Try it ▸ In the listing below, find the line with "Table 16. The" and copy every line from there up to and including the line with "Fig. 9 Energy", exactly and without pictures.
▼▼▼
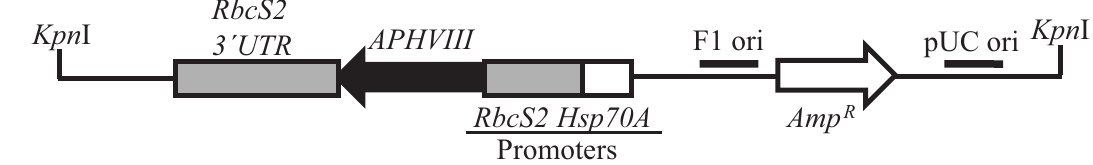
Figure 2. Linearized pBC1 plasmid used for random insertional mutagenesis. The cleavage site of Kpn 1 restriction enzyme, used for linearization of the vector is shown. APHVIII is under the control of combo promoters which consist of the promoter of the gene encoding the small subunit of Rubisco (RbcS2) and the gene encoding the heat shock protein 70A (Hsp70A). pBC1 is a phagemid and its F1 origin (F1 ori) and pUC origin (pUC ori) are shown. The size of the plasmid is 4763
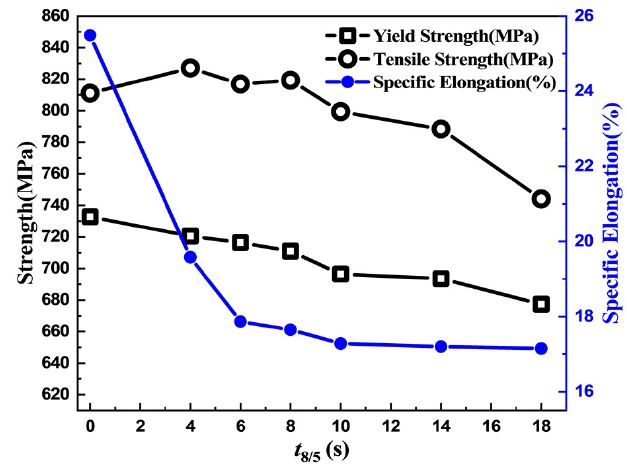
◦ C at different t 8/5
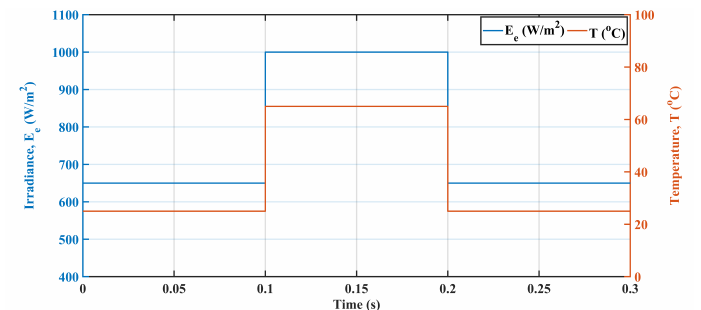
Figure 7. Variable E e and Variable T profiles w.r.t time.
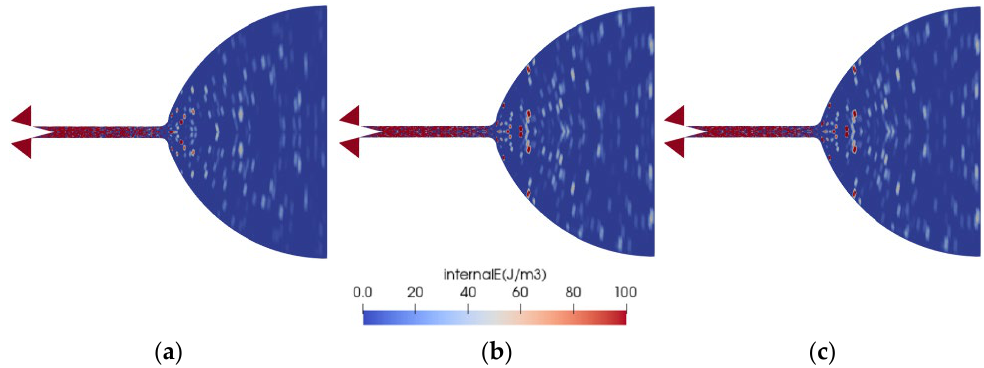
Figure 17. Molecular internal energy distributions in nozzle at different gas temperatures at t = 0.1 ms. ( a ) 285.82 K. ( b ) 293.15 K. ( c ) 300.48 K.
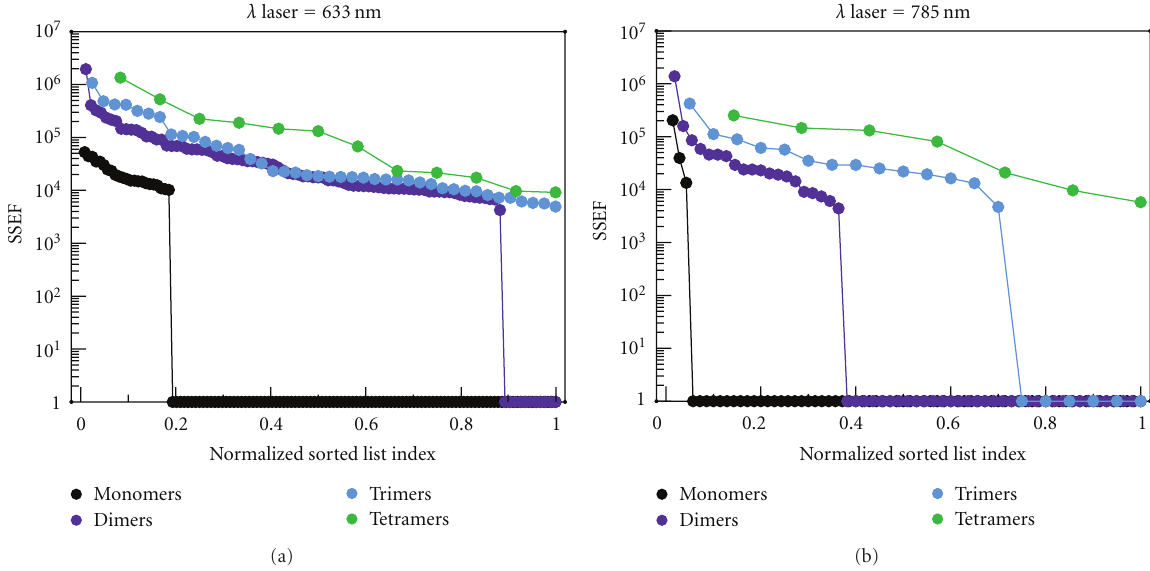
Figure 6: Cluster size analysis. Sorted SSEF data from silver nanocube monomers (black), dimers (violet), trimers (cyan), and tetramers (green). Excitation laser wavelength: (a) 633 nm and (b) 785 nm. Nanocube size: 110nm.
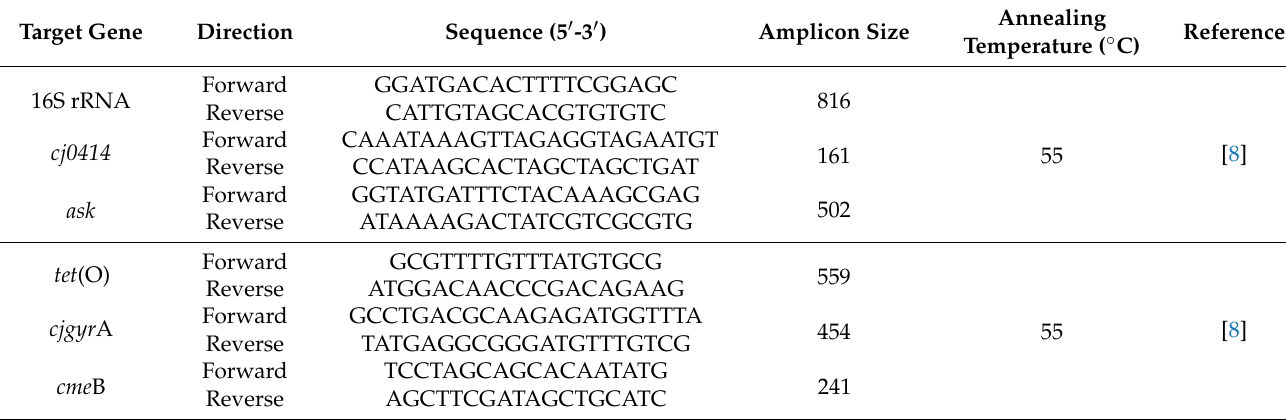
Table 1. Primers used for species and antimicrobial resistance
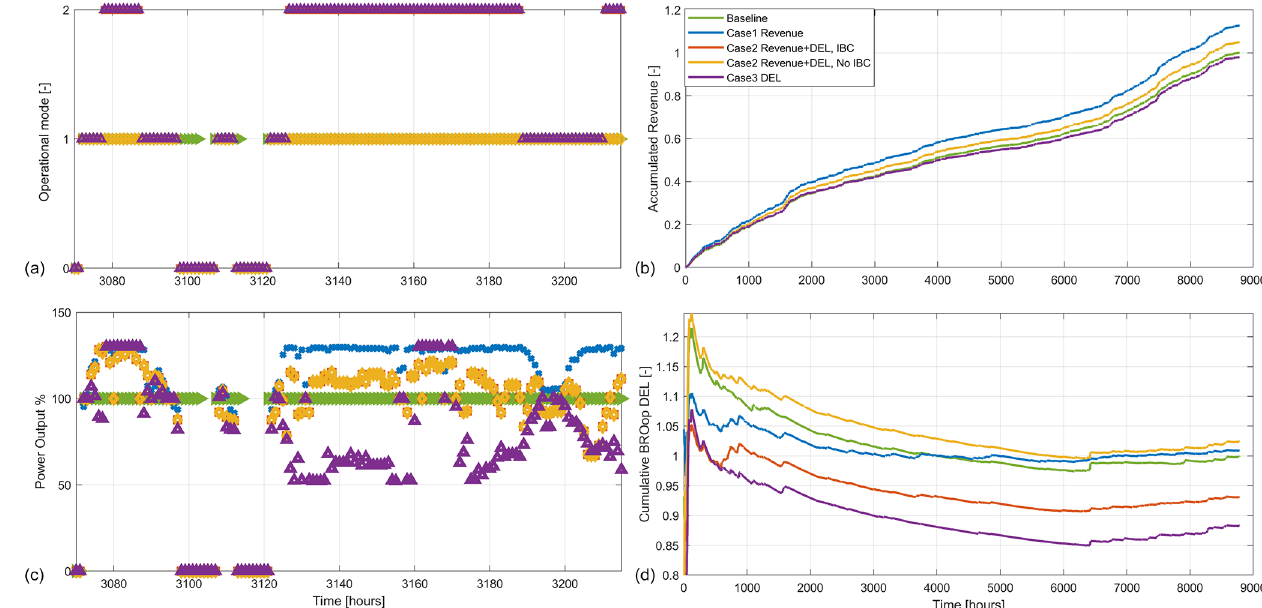
Figure 3. Example time series of instantaneous values for a subset of 2030 (a, c) and cumulative values for the whole 1-year time series of 2030 (b, d) . (a) Activation of individual blade pitch control (IBC) for controller modes and operational status (0: turbine shut down; 1: IBC inactive; 2: IBC activated). (c) Percentage of the instantaneous power output where 100% corresponds to the nominal power curve. (b) Accumulated revenue over time for different operational strategies. Normalised with the final accumulated value of the baseline where the turbine is operated constantly at 10MW without IBC. (d) Cumulative damage equivalent load (DEL) of blade root out-of-plane moment (BROop) for the same cases, normalised with the final cumulative value of the baseline where the turbine is operated constantly at 10MW without IBC.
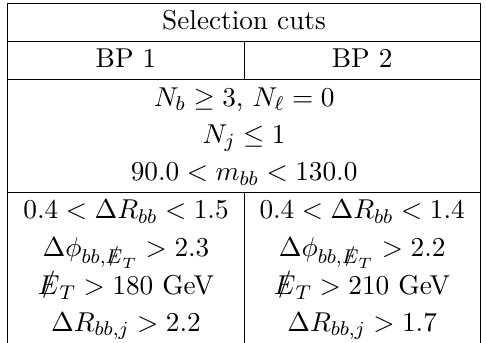
Table 16. The selection cuts optimised for the b-tag b ¯ b + /E BPs Background yield at 3 ab − 1 after all cuts susy Backgrounds SM Backgrounds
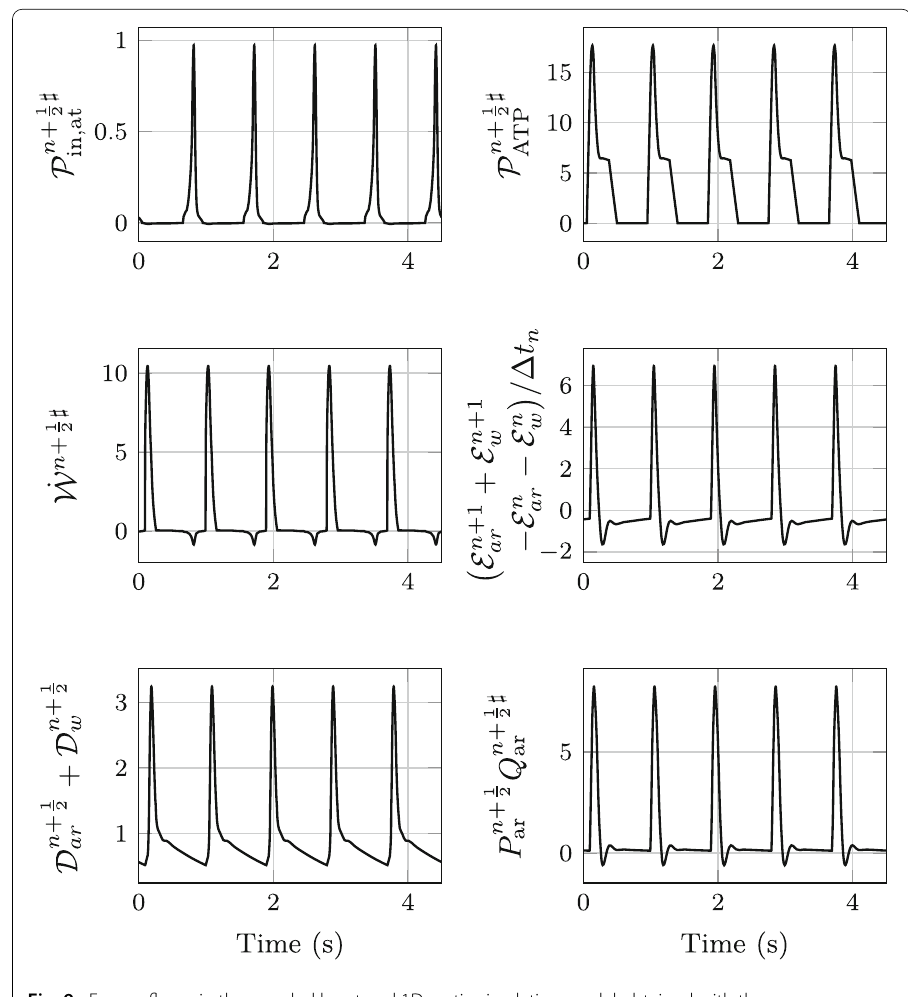
Fig. 9 Energy fluxes in the coupled heart and 1D aortic circulation model obtained with the energy-preserving numerical scheme. All quantities are given in Watts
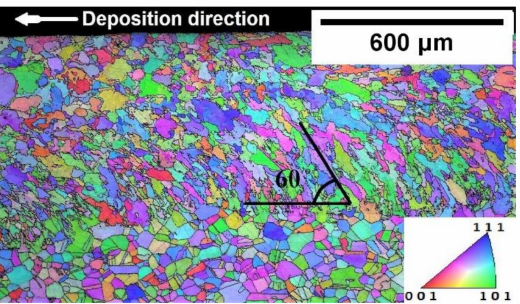
Figure 6. EBSD orientation map for longitudinal section deposited WPH with IPF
▲▲▲
Exercise result ▸
Table 16. The selection cuts optimised for the b-tag b ¯ b + /E BPs Background yield at 3 ab − 1 after all cuts susy Backgrounds SM Backgrounds
Fig. 9 Energy fluxes in the coupled heart and 1D aortic circulation model obtained with the energy-preserving numerical scheme. All quantities are given in Watts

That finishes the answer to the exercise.